Large language models and the Zettelkasten method

Tagged with: ai,opencode,nixos

Recently I’ve been looking at two very different models of knowledge linking. The first, the Zettelkasten method, is as human as it gets. I think of it (and remember I’m a novice where it’s concerned so this may not be a useful thought) as like making an internet of your brain. Taking snippets of knowledge, expressing them personally and storing them in such a way as to be linkable. No quoting or text generation is allowed. Each note must be in your own words, and tagged so it can be cross-referenced. An example of one of mine is below.

#+title:      Information theory
#+date:       [2025-12-30 Tue 15:15]
#+filetags:   :eventstreaming:mathematics:
#+identifier: 20251230T151502

Information theory is a branch of mathematics that studies the quantification, storage and communication of information. It predates computing but is where computing draws terms such as producer (the sender of a set of information) and consumer (the receiver of a piece of information). [fn:1]

This is particularly salient in event-driven computer architecture. (See [[denote:20251230T114821][Purpose of event streaming]])

[fn:1] James Urquhart (2021): Flow Architectures, Chapter 1; O'Reilly

Naturally I use Emacs for this process. I find it calming and can imagine it being a way I thoroughly enjoyed working were I to live in a different society.

But the society I in fact live in has meant I’m making much more progress using opencode. Large language models are the reverse of the Zettelkasten method in that they try to take the internet and make it a brain. Opencode offers an excellent way to explore working with agentic AI because it offers several very capable free models, and it's also trivially easy to integrate it with Ollama where you can use free cloud models for even more free tokens. Ollama is more associated with local models but in my experience these aren’t yet useful—certainly not on my hardware.

Getting things done

Even using free models—I have no intention of ever paying for AI access—I’ve found I can achieve a lot. So far the only coding tasks I’ve set opencode loose on were updating my nixos config to use home manager and updating this blog to use more recent versions of its libraries and add some test coverage. These are both tasks I’ve put off for years because the cost/benefit in my free time didn’t stack up. I used the standard opencode Build agent for my config, but in the process I created an opencode config including the crew of Deep Space 9 as custom agents to accomplish the second and any subsequent tasks.

This was more than just whimsy. Giving the agents these personas achieves two useful ends for me. Firstly I enjoy it, so it makes work feel less like a chore. Secondly it forces me to direct the LLM in ways that work well with such models. They are word prediction machines, and so trying to treat them like a compiler, in my experience, leads to more frustrating work than does treating them like a Star Trek captain might direct their crew. In fact if you watch the best Star Trek series (subjective but for me that means Deep Space 9, Next Generation and Voyager) then how the crew direct the ship/station computer seems to me to also be an excellent model for interacting with an LLM.

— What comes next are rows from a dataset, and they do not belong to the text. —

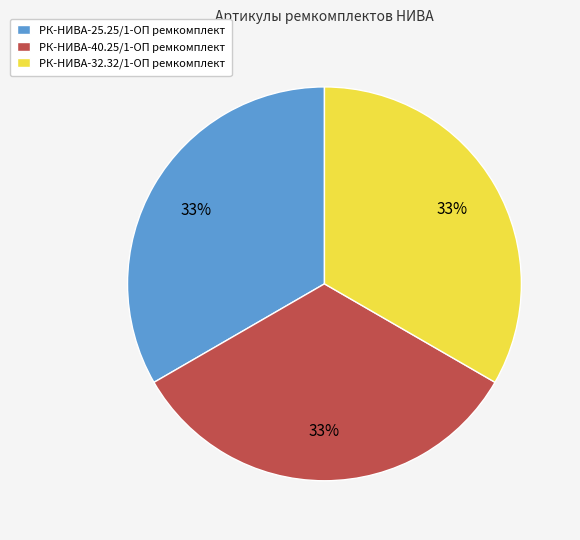

The РК-НИВА-40.25/1-ОП ремкомплект slice represents 33% of the pie. True or false?

True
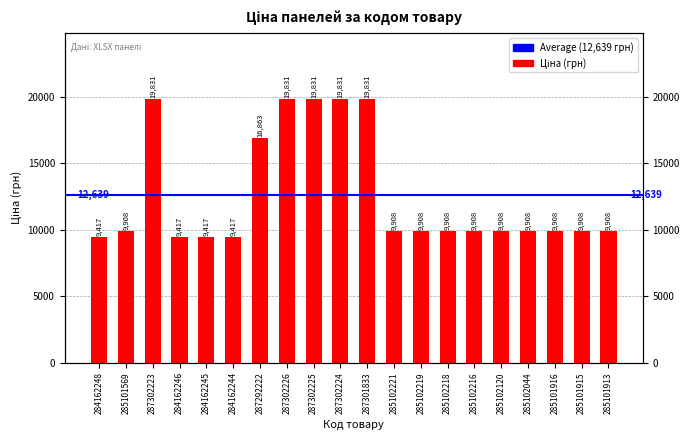

Rank the categories by value from highest to lowest.

287302223, 287302226, 287302225, 287302224, 287301833, 287292222, 285101569, 285102221, 285102219, 285102218, 285102216, 285102120, 285102044, 285101916, 285101915, 285101913, 284162248, 284162246, 284162245, 284162244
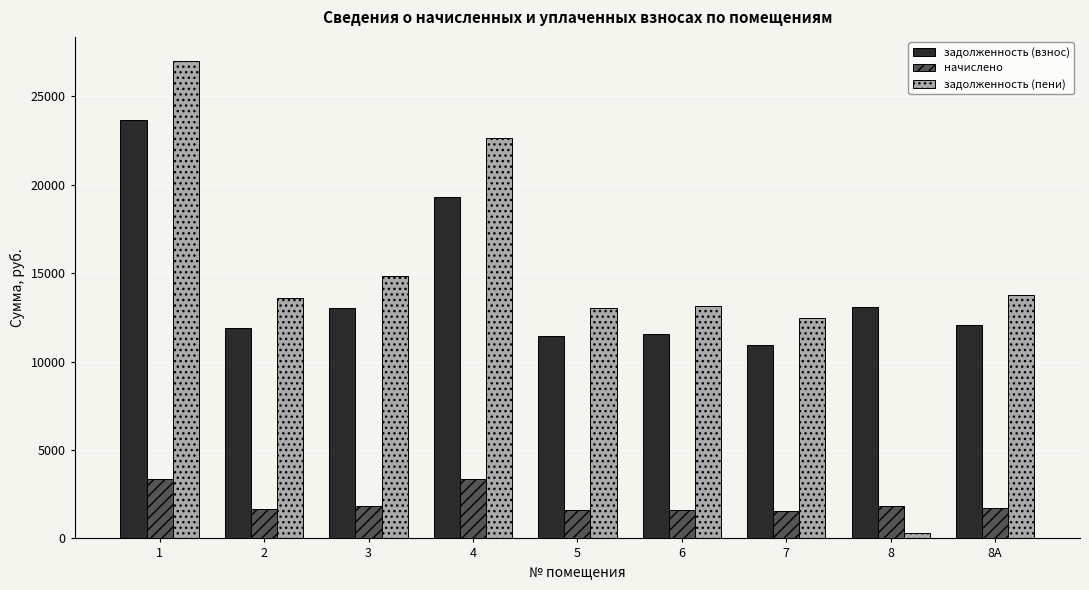

At how many categories does at least one series exceed 26000?

1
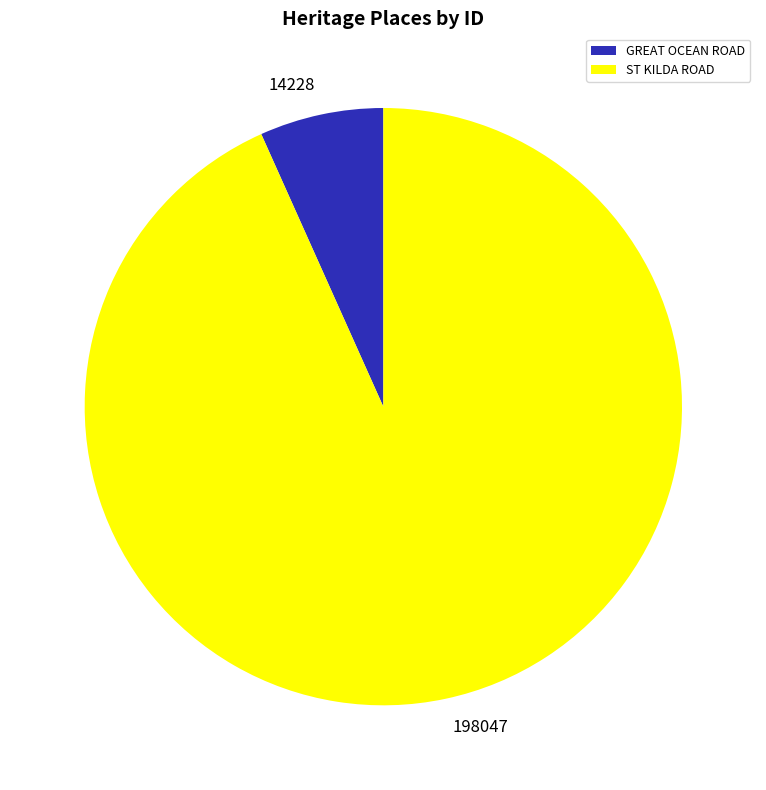

How many segments does this pie chart have?

2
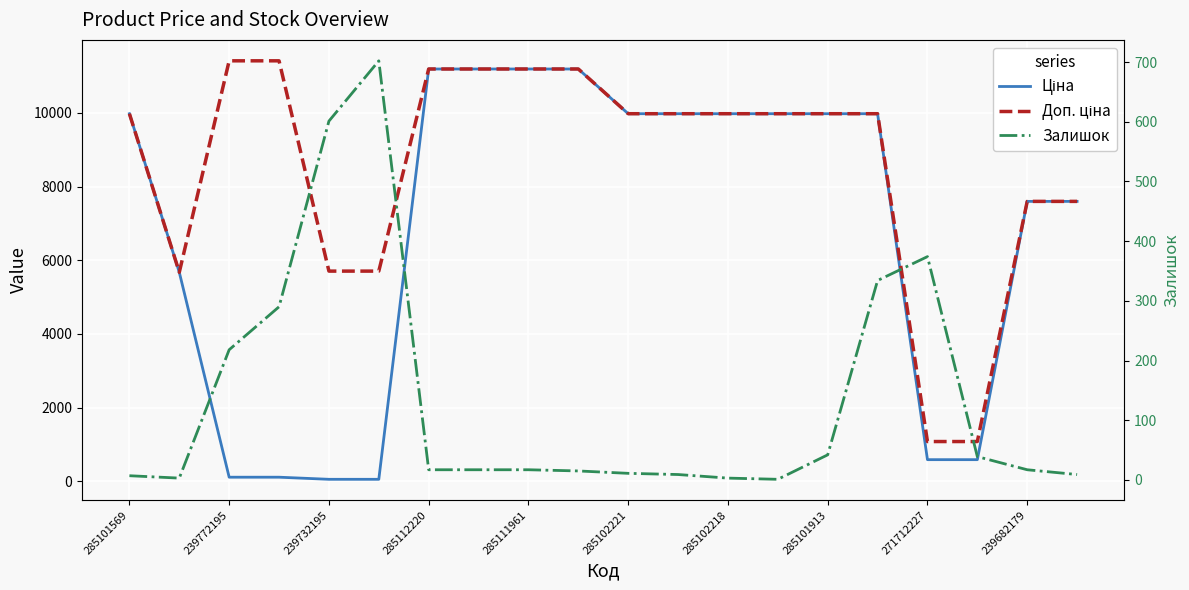

At 11, list the series in order from smallest to largest.

Залишок, Ціна, Доп. ціна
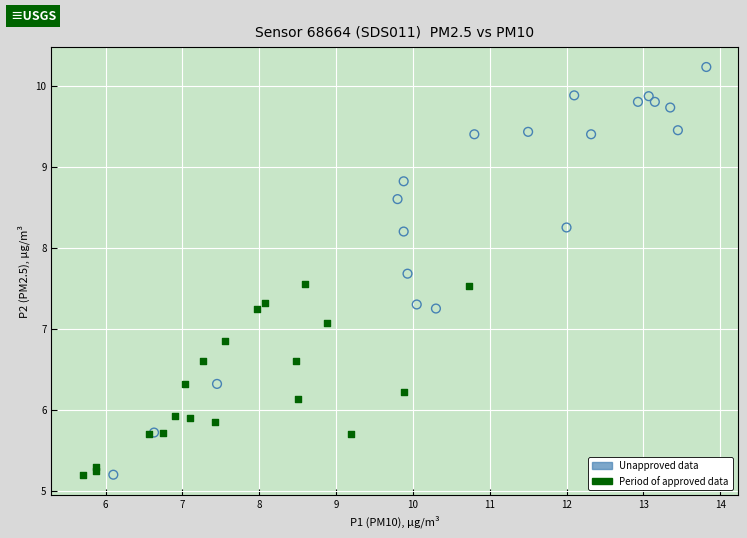

Which series has the widest spread of Y values?

Unapproved data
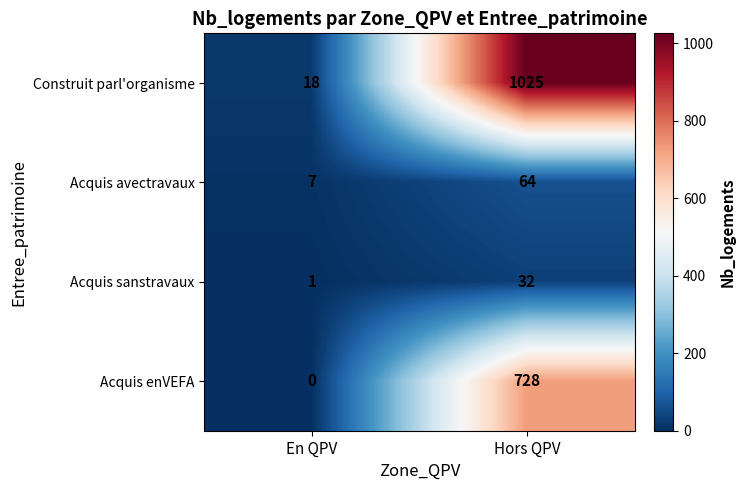

The Acquis avectravaux series shows 2 at En QPV. True or false?

False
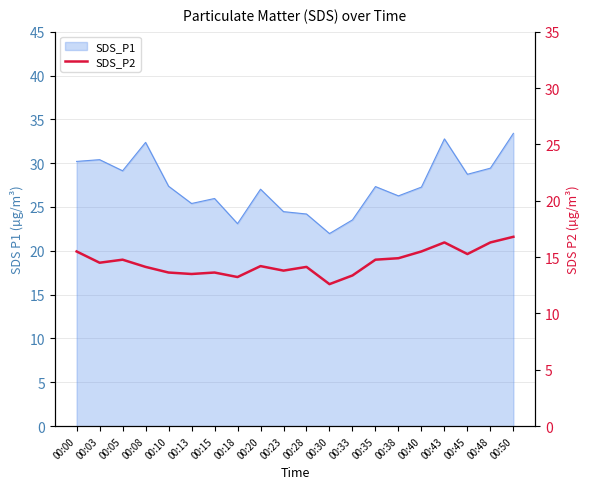

The chart shows a value of 9.9 at 00:00. True or false?

False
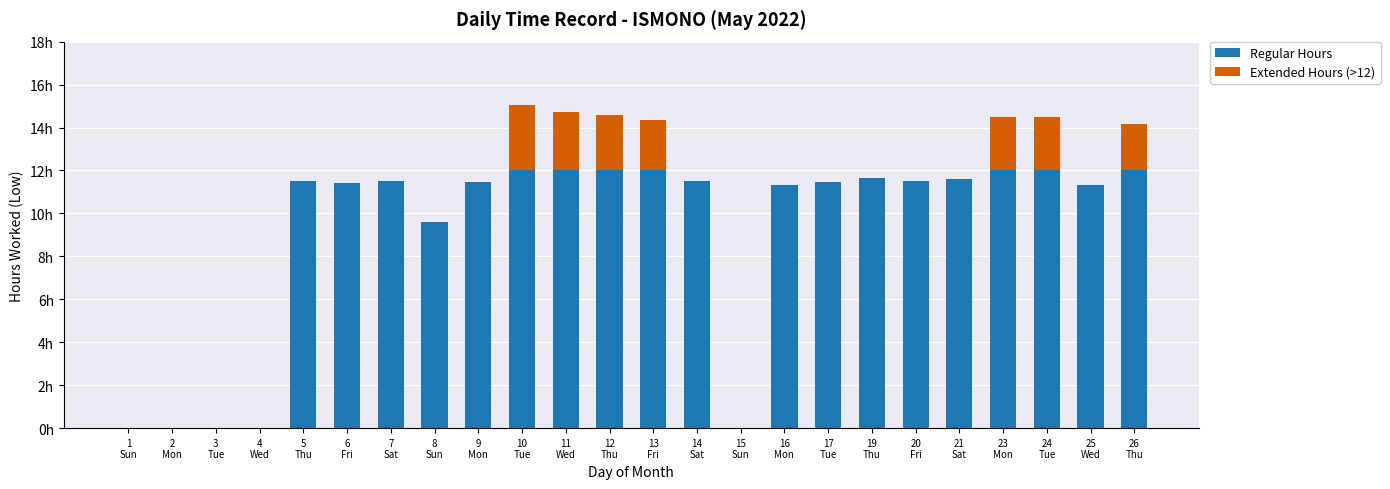

What is the difference between the maximum and minimum values in the Extended Hours (>12) series?

3.1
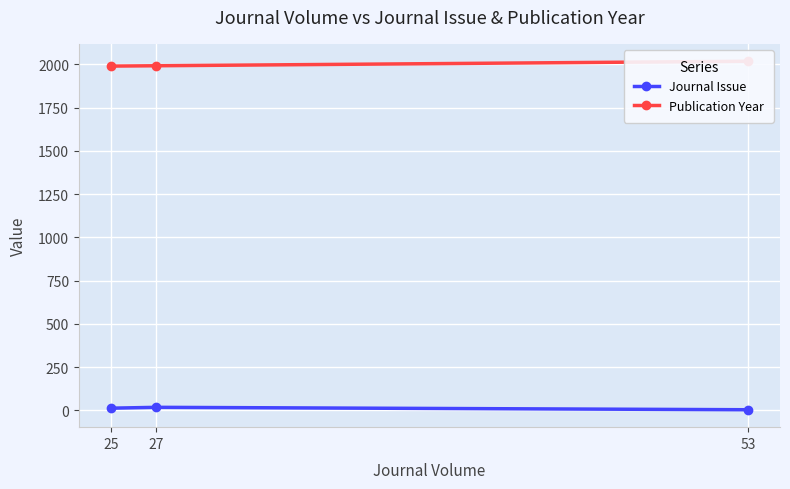

Which label corresponds to the largest value in the chart?

53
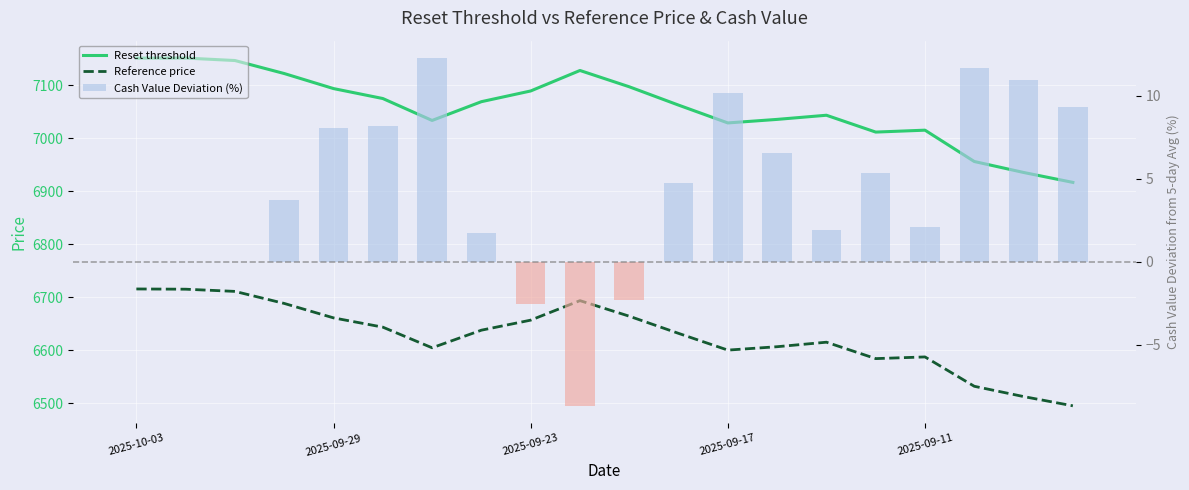

What is the difference between the second highest and second lowest values in the Reset threshold series?

215.9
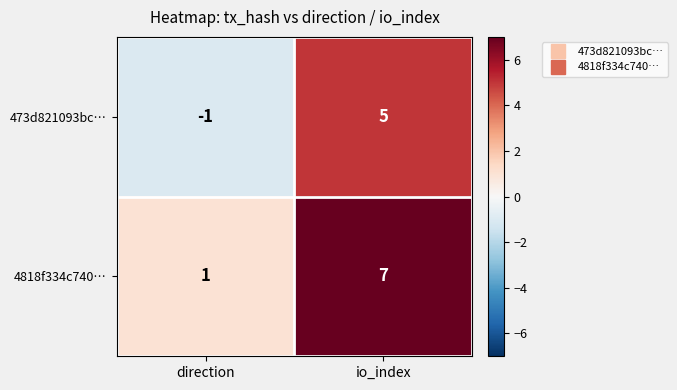

The value of 473d821093bc… at direction is 0. True or false?

False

Different kinds of satisfaction

Using LLMs doesn’t give me the same feeling of satisfaction as does growing my Zettelkasten, but I found giving the agents personalities at least gave me a feeling of fun while doing some work I wouldnt’ otherwise have done. This for me is the big win in agentic AI as things stand today. With it I can focus on what I want without really paying the opportunity cost of not adding features or paying down tech debt, because the agents can do that for me while I focus on the real work.

Growing my Zettelkasten, on the other hand, makes me feel like I can become more effective as a person over time. I mentioned earlier that I’d need society to be different for this to be the main way I work and I mean it. Had I no bills to pay and no family responsibilities I could happily spend my days growing my knowledge and looking for interesting ways to apply it. But Star Trek’s post-scarcity society isn’t with us yet, and until it is I’d bet on the LLMs to help us get there more than a million Zettelkasten.